STEPHENS, M. A. EDF Statistics for Goodness of Fit and Some Comparisons. Journal of the American Statistical Association, v. 69, n. 347, p. 730–737, 1974. DOI: 10.2307/2286009.

Examples

Applying the test with default values

>>> from pycafee.normalitycheck.andersondarling import AndersonDarling
>>> import scipy.stats as stats
>>> x = stats.norm.rvs(loc=5, scale=3, size=100, random_state=42)
>>> andersondarling_test = AndersonDarling()
>>> result, conclusion = andersondarling_test.fit(x)
>>> print(result)
AndersonDarlingResult(Statistic=0.25343395875111696, Critical=0.759, p_value=None, Alpha=0.05)
>>> print(conclusion)
Data is Normal at a 95.0% of confidence level.

Applying the test using the p-value to make the conclusion

>>> from pycafee.normalitycheck.andersondarling import AndersonDarling
>>> import scipy.stats as stats
>>> x = stats.norm.rvs(loc=5, scale=3, size=100, random_state=42)
>>> andersondarling_test = AndersonDarling()
>>> result, conclusion = andersondarling_test.fit(x, comparison="p-value")
>>> print(result)
AndersonDarlingResult(Statistic=0.25343395875111696, Critical=None, p_value=0.7268427515457196, Alpha=0.05)
>>> print(conclusion)
Data is Normal at a 95.0% of confidence level.

Applying the test at 1% of significance level

>>> from pycafee.normalitycheck.andersondarling import AndersonDarling
>>> import numpy as np
>>> x = np.array([1.90642, 2.22488, 2.10288, 1.69742, 1.52229, 3.15435, 2.61826, 1.98492, 1.42738, 1.99568])
>>> andersondarling_test = AndersonDarling()
>>> result, conclusion = andersondarling_test.fit(x, alfa=0.01)
>>> print(result)
AndersonDarlingResult(Statistic=0.3416856332675007, Critical=0.95, p_value=None, Alpha=0.01)
>>> print(conclusion)
Data is Normal at a 99.0% of confidence level.

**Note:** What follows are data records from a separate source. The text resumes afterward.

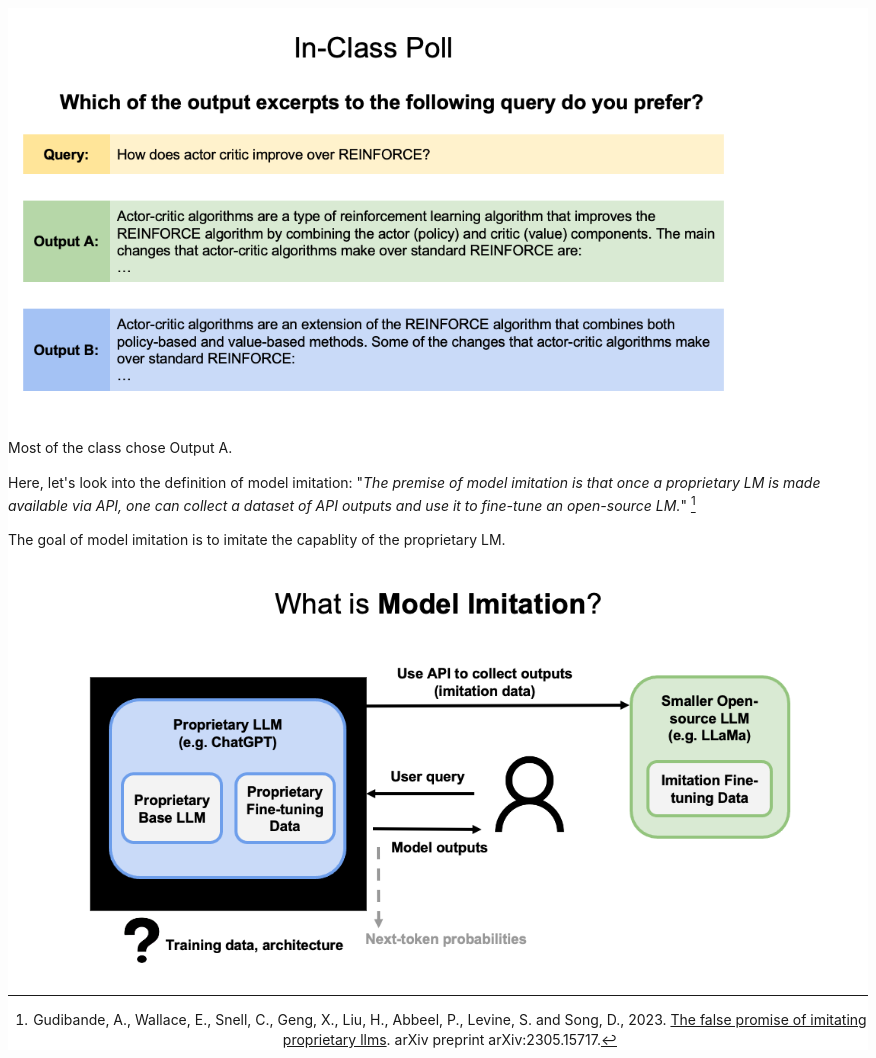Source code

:   <img src="../images/week10/day1/Slide13.png" alt="" width="85%">
</div>
</center>


Most of the class chose Output A.

Here, let's look into the definition of model imitation: 
"*The premise of model imitation is that once a proprietary LM is made available via API, one can collect a dataset of API outputs and use it to fine-tune an open-source LM.*" [^1]

The goal of model imitation is to imitate the capablity of the proprietary LM.

[^1]: Gudibande, A., Wallace, E., Snell, C., Geng, X., Liu, H., Abbeel, P., Levine, S. and Song, D., 2023. [The false promise of imitating proprietary llms](https://arxiv.org/pdf/2305.15717.pdf). arXiv preprint arXiv:2305.15717.

<center>
<div class="slide">
  <img src="../images/week10/day1/Slide15.png" alt="" width="85%">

Applying the test with a detailed conclusion

>>> from pycafee.normalitycheck.andersondarling import AndersonDarling
>>> import numpy as np
>>> x = np.array([5.1, 4.9, 4.7, 4.6, 5.0, 5.4, 4.6, 5.0, 4.4, 4.9])
>>> andersondarling_test = AndersonDarling()
>>> result, conclusion = andersondarling_test.fit(x, alfa=0.10, details="full")
>>> print(result)
AndersonDarlingResult(Statistic=0.22687861079050364, Critical=0.57, p_value=None, Alpha=0.1)
>>> print(conclusion)
Since the critical value (0.57) >= statistic (0.226), we have NO evidence to reject the hypothesis of data normality, according to the AndersonDarling test at a 90.0% of confidence level.

Applying the test using a not Normal data

>>> from pycafee.normalitycheck.andersondarling import AndersonDarling
>>> import numpy as np
>>> x = np.array([0.8, 1, 1.1, 1.15, 1.15, 1.2, 1.2, 1.2, 1.2, 1.6, 1.8, 2, 2.2, 3, 5, 8.2, 8.4, 8.6, 9])
>>> andersondarling_test = AndersonDarling()
>>> result, conclusion = andersondarling_test.fit(x, alfa=0.10, details="full", comparison='p-value')
>>> print(result)
AndersonDarlingResult(Statistic=2.5532223880710276, Critical=None, p_value=9.992220237231388e-07, Alpha=0.1)
>>> print(conclusion)
Since p-value (0.0) < alpha (0.1), we HAVE evidence to reject the hypothesis of data normality, according to the AndersonDarling test at a 90.0% of confidence level.